1) The retrieval of the subversive memories inscribed in the sacred scriptures, hidden below layers of cultic regulations and doctrinal orthodoxies, but never totally effaced. A specific hermeneutical and exegetical concentration in the Exodus story as a paradigm of the liberating character of God’s actions, in the prophetic denunciations of injustice and oppression, and in the confrontations of the historical Jesus against the Judean religious authorities and Roman political powers and his solidarity with the nobodies of Judea and Galilee.
2) A historical understanding of Jesus’s proclamation of God’s kingdom. The kingdom is conceived as referring not to some otherworldly postmortem realm, but to the unceasing hope of a social configuration characterized by justice, solidarity, and freedom. Leonardo Boff and Jon Sobrino perceive Jesus as the Liberator, going back to the semantic roots of the term redemption (the deliverance of a captive or slave).

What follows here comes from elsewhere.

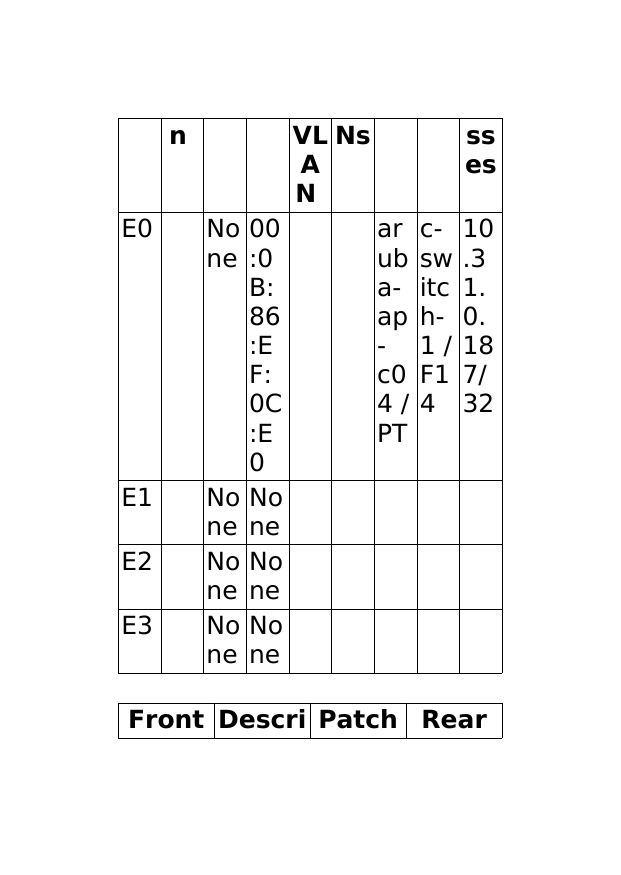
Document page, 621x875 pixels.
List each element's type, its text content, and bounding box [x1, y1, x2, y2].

3) The divine preferential option for the poor, the excluded, and the destitute of this world. The church has to become the church of the poor, sharing their sorrows, hopes and struggles. Initially the accent was mainly socioeconomic, but it was gradually widen to include other categories of social exclusion (indigenous communities, racial and ethnic minorities, women).
4) Theology cannot be reduced to an intellectual understanding of the faith, but must also be a practical commitment for historical transformation. The category of praxis, partly borrowed from Paulo Freire’s pedagogy of liberation, partly an adaptation of Marx’s eleventh thesis on Feuerbach (“philosophers have hitherto only interpreted the world in various ways; the point is to change it”), acquired normative status. History, therefore, as the realm of the perennial struggle against oppressions and exclusions, emerged as the locus for Christian praxis.
5) God is reconceived not as an immutable and impassible entelechy but, according to the biblical narratives, as a compassionate Eternal Spirit that hears and pays close attention to the cry of the oppressed and whose action in human history has the redemption of the downtrodden and excluded as its ultimate telos. Herein might be located liberation theology’s main theoretical epistemological rupture and reconfiguration: a novel way of thinking about God’s being and action in history. Instead of contriving arcane scholastic definitions of divine essence, God is referred to as Liberator.
I would hope one day that our Hacking Hermeneutic might be considered under Liberation theology, but I think there’s too much privilege in hacking circles to be authentically part of that perspective. Until then, I’ll be content to read articles like this. I hope you enjoy it as much as I did.